Directions =
Which lines of the data hold the word "left"? Copy all of them.

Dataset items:
-----

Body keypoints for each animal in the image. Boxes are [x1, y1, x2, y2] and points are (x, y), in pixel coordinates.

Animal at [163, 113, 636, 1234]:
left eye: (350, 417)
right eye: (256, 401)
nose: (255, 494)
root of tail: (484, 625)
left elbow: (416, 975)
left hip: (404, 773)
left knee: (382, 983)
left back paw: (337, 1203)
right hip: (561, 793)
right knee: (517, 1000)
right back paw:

-----

Written solution =
left eye: (350, 417)
left elbow: (416, 975)
left hip: (404, 773)
left knee: (382, 983)
left back paw: (337, 1203)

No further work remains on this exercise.